Problem Statement :Problem17
If the numbers 1 to 5 are written out in words: one, two, three, four, five, then there are 3 + 3 + 5 + 4 + 4 = 19 letters used in total.
If all the numbers from 1 to 1000 (one thousand) inclusive were written out in words, how many letters would be used?


NOTE: Do not count spaces or hyphens. For example, 342 (three hundred and forty-two) contains 23 letters and 115 (one hundred and fifteen) contains 20 letters. The use of "and" when writing out numbers is in compliance with British usage.


Algorithm:
  • The algorithm for this problem is brute.
  • Numbers with length 2 have been broken into their corresponding units and tens places
  • Similarly number with 3 digits have been broken into their corresponding hundreds,units and tens places.
  • Then we use the same function to reuse the broken numbers and extract the corresponding number name.
Solution:

    public class problem17_1 {
     public static String numberTransfer(int number) {
      String s = null;
    
      if (number <= 19 && number >= 1) {
       switch (number) {
       case 1:
        s = "one";
        break;
       case 2:
        s = "two";
        break;
       case 3:
        s = "three";
        break;
       case 4:
        s = "four";
        break;
       case 5:
        s = "five";
        break;
       case 6:
        s = "six";
        break;
       case 7:
        s = "seven";
        break;
       case 8:
        s = "eight";
        break;
       case 9:
        s = "nine";
        break;
       case 10:
        s = "ten";
        break;
       case 11:
        s = "eleven";
        break;
       case 12:
        s = "twelve";
        break;
       case 13:
        s = "thirteen";
        break;
       case 14:
        s = "fourteen";
        break;
       case 15:
        s = "fifteen";
        break;
       case 16:
        s = "sixteen";
        break;
       case 17:
        s = "seventeen";
        break;
       case 18:
        s = "eighteen";
        break;
       case 19:
        s = "nineteen";
        break;
       }
      } else if (number == 20) {
       s = "twenty";
      } else if (number >= 20 && number <= 29) {
       number -= number / 10 * 10;
       s = "twenty-" + numberTransfer(number);
      } else if (number == 30) {
       s = "thirty";
      } else if (number >= 31 && number <= 39) {
       number -= number / 10 * 10;
       s = "thirty-" + numberTransfer(number);
      } else if (number == 40) {
       s = "forty";
      } else if (number >= 41 && number <= 49) {
       number -= number / 10 * 10;
       s = "forty-" + numberTransfer(number);
      } else if (number == 50) {
       s = "fifty";
      } else if (number >= 51 && number <= 59) {
       number -= number / 10 * 10;
       s = "fifty-" + numberTransfer(number);
      } else if (number == 60) {
       s = "sixty";
      } else if (number >= 61 && number <= 69) {
       number -= number / 10 * 10;
       s = "sixty-" + numberTransfer(number);
      } else if (number == 70) {
       s = "seventy";
      } else if (number >= 71 && number <= 79) {
       number -= number / 10 * 10;
       s = "seventy-" + numberTransfer(number);
      } else if (number == 80) {
       s = "eighty";
      } else if (number >= 81 && number <= 89) {
       number -= number / 10 * 10;
       s = "eighty-" + numberTransfer(number);
      } else if (number == 90) {
       s = "ninety";
      } else if (number >= 91 && number <= 99) {
       number -= number / 10 * 10;
       s = "ninety-" + numberTransfer(number);
      } else if (number == 100 || number == 200 || number == 300
        || number == 400 || number == 500 || number == 600
        || number == 700 || number == 800 || number == 900) {
       number /= 100;
       s = numberTransfer(number) + " hundred";
      } else if (number >= 101 && number <= 999) {
       int h = number / 100;
       number = number - h * 100;
       s = numberTransfer(h) + " hundred and " + numberTransfer(number);
      } else if (number == 1000) {
       s = "one thousand";
      } else if (number >= 1000 && number <= 9999) {
       int t = number / 1000;
       number = number - t * 1000;
       s = numberTransfer(t) + " thoustand " + numberTransfer(number);
      } else {
       s = "ERROR";
      }
    
      return s;
     }
    
     public static void main(String[] args) {
      int result = 0;
      String s;
    
      for (int i = 1; i <= 1000; i++) {
       s = numberTransfer(i);
       for (int j = 0; j < s.length(); j++) {
        if (s.charAt(j) != ' ' && s.charAt(j) != '-') {
         result++;
        }
       }
      }
      System.out.println(result);
     }
    }
    
    
After-Thought:
The problem doesnt involve any aspect of numbers as such just breaking them and using a large number of special cases to generate the answer.

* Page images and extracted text
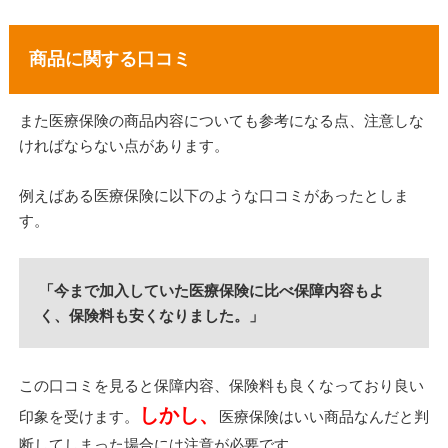
商品に関する口コミ
また医療保険の商品内容についても参考になる点、注意しな
ければならない点があります。
例えばある医療保険に以下のような口コミがあったとしま
す。
「今まで加入していた医療保険に比べ保障内容もよ
く、保険料も安くなりました。」
この口コミを見ると保障内容、保険料も良くなっており良い
しかし、
印象を受けます。
医療保険はいい商品なんだと判
断してしまった場合には注意が必要です。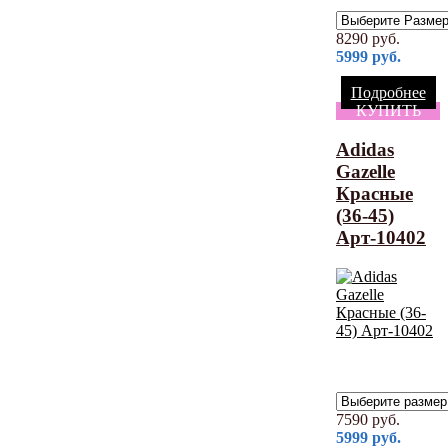
8290
руб.
5999
руб.
Подробнее
КУПИТЬ
Adidas
Gazelle
Красные
(36-45)
Арт-10402
7590
руб.
5999
руб.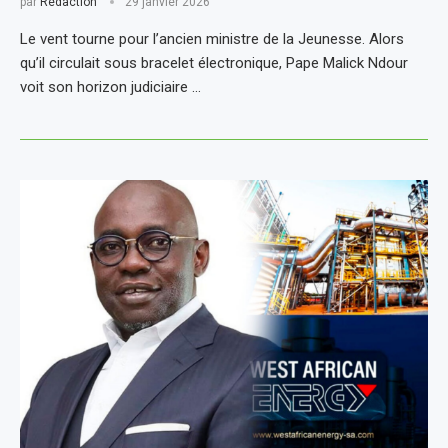
par
Rédaction
29 janvier 2026
Le vent tourne pour l’ancien ministre de la Jeunesse. Alors
qu’il circulait sous bracelet électronique, Pape Malick Ndour
voit son horizon judiciaire …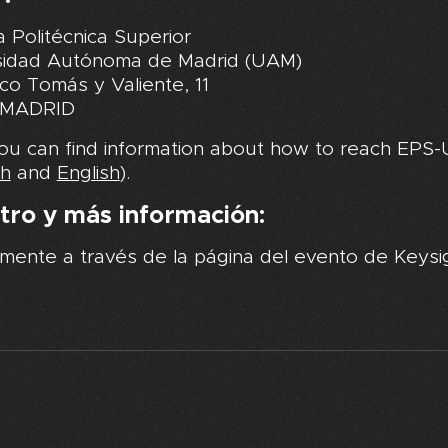
 Politécnica Superior
sidad Autónoma de Madrid (UAM)
co Tomás y Valiente, 11
 MADRID
ou can find information about how to reach EPS
sh
and
English
).
tro y más información:
mente a través de la página del evento de Keysig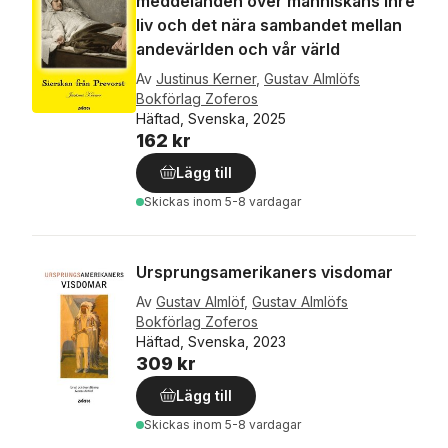
meddelanden över människans inre
liv och det nära sambandet mellan
andevärlden och vår värld
Av
Justinus Kerner
,
Gustav Almlöfs
Bokförlag Zoferos
Häftad, Svenska, 2025
162 kr
Lägg till
Skickas
inom 5-8 vardagar
Ursprungsamerikaners visdomar
Av
Gustav Almlöf
,
Gustav Almlöfs
Bokförlag Zoferos
Häftad, Svenska, 2023
309 kr
Lägg till
Skickas
inom 5-8 vardagar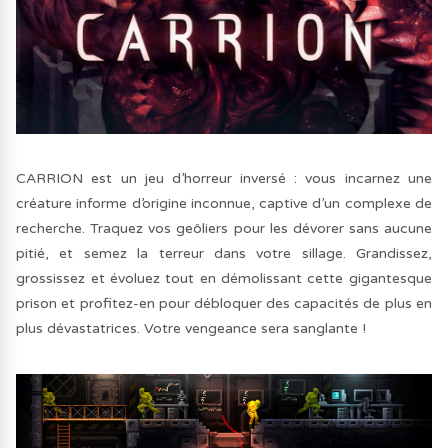
CARRION est un jeu d’horreur inversé : vous incarnez une
créature informe d’origine inconnue, captive d’un complexe de
recherche. Traquez vos geôliers pour les dévorer sans aucune
pitié, et semez la terreur dans votre sillage. Grandissez,
grossissez et évoluez tout en démolissant cette gigantesque
prison et profitez-en pour débloquer des capacités de plus en
plus dévastatrices. Votre vengeance sera sanglante !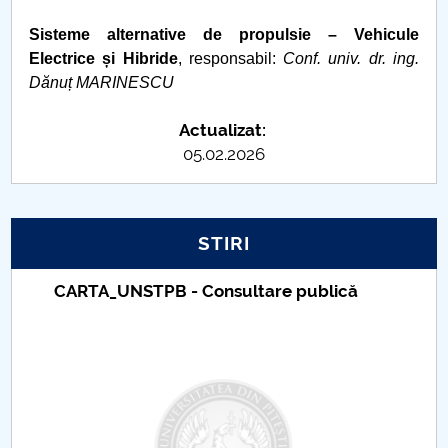
Sisteme alternative de propulsie – Vehicule
PNRR
Electrice și Hibride
, responsabil:
Conf. univ. dr. ing.
Dănuț MARINESCU
Proiect PRIM STUD
Actualizat:
Proiect SU-ETIC
05.02.2026
Protecția datelor personale
UNIVERSITATE pentru comunitate
STIRI
IOSUD/CSUD-Doctorate
CARTA_UNSTPB - Consultare publică
Comisie de etica unversitară
Evenimente CUP
Accesibilitate pentru studenții cu dizabilități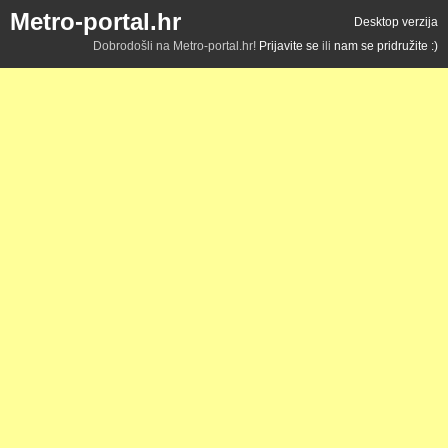
Metro-portal.hr
Desktop verzija
Dobrodošli na Metro-portal.hr!
Prijavite se
ili
nam se pridružite :)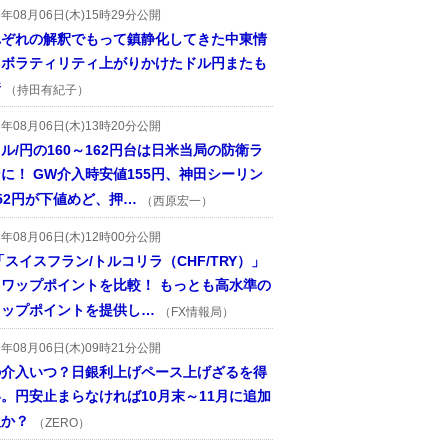
6年08月06日(木)15時29分公開
れぞれの解釈でもって鎮静化してきた中東情
、ボラティリティ上がりかけたドル円またも
着
（持田有紀子）
6年08月06日(木)13時20分公開
ル/円の160～162円台は日米当局の防衛ラ
に！ GW介入時安値155円、神田シーリン
52円が下値めど、押…
（西原宏一）
6年08月06日(木)12時00分公開
「スイスフラン/トルコリラ（CHF/TRY）」
スワップポイントを比較！ もっとも高水準の
ワップポイントを提供し…
（FX情報局）
6年08月06日(木)09時21分公開
の介入いつ？日銀利上げペース上げざるを得
。円安止まらなければ10月末～11月に追加
入か？
（ZERO）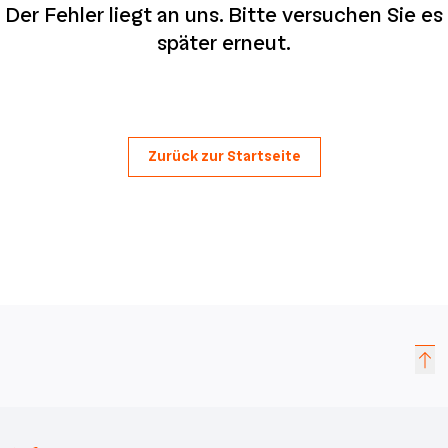
Der Fehler liegt an uns. Bitte versuchen Sie es
später erneut.
Zurück zur Startseite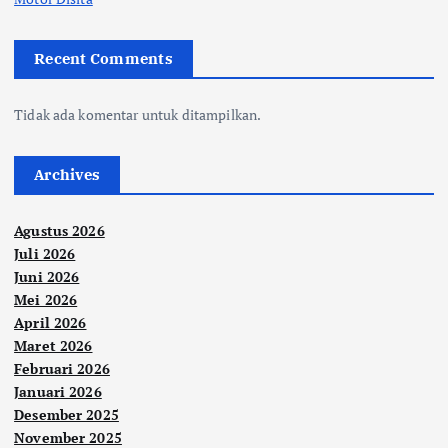
Recent Comments
Tidak ada komentar untuk ditampilkan.
Archives
Agustus 2026
Juli 2026
Juni 2026
Mei 2026
April 2026
Maret 2026
Februari 2026
Januari 2026
Desember 2025
November 2025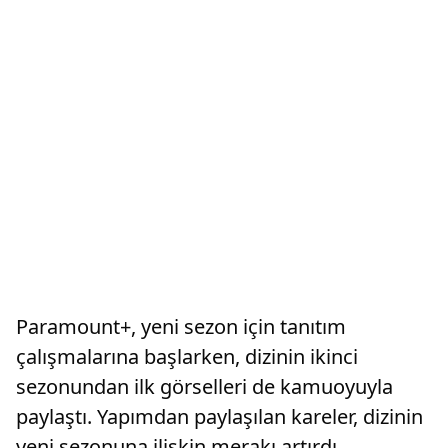
Paramount+, yeni sezon için tanıtım
çalışmalarına başlarken, dizinin ikinci
sezonundan ilk görselleri de kamuoyuyla
paylaştı. Yapımdan paylaşılan kareler, dizinin
yeni sezonuna ilişkin merakı artırdı.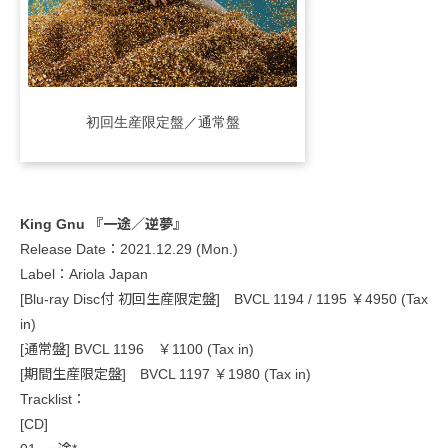
初回生産限定盤／通常盤
King Gnu 『一途／逆夢』
Release Date：2021.12.29 (Mon.)
Label：Ariola Japan
[Blu-ray Disc付 初回生産限定盤] BVCL 1194 / 1195 ￥4950 (Tax
in)
[通常盤] BVCL 1196 ￥1100 (Tax in)
[期間生産限定盤] BVCL 1197 ￥1980 (Tax in)
Tracklist：
[CD]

* Exercise requirements
1. In the letter-counting problem, rewrite the part that opens with the words containing "Problem Statement :Problem17" and closes with "and tens places.", changing "hyphens" to "dashes".
2. Which number words does the letter-counting problem spell out in the sentence that arrives at a total of 19 letters?

* Answers to this exercise
1.
Problem Statement :Problem17
If the numbers 1 to 5 are written out in words: one, two, three, four, five, then there are 3 + 3 + 5 + 4 + 4 = 19 letters used in total.
If all the numbers from 1 to 1000 (one thousand) inclusive were written out in words, how many letters would be used?


NOTE: Do not count spaces or dashes. For example, 342 (three hundred and forty-two) contains 23 letters and 115 (one hundred and fifteen) contains 20 letters. The use of "and" when writing out numbers is in compliance with British usage.


Algorithm:
  • The algorithm for this problem is brute.
  • Numbers with length 2 have been broken into their corresponding units and tens places
  • Similarly number with 3 digits have been broken into their corresponding hundreds,units and tens places.

2. one, two, three, four, five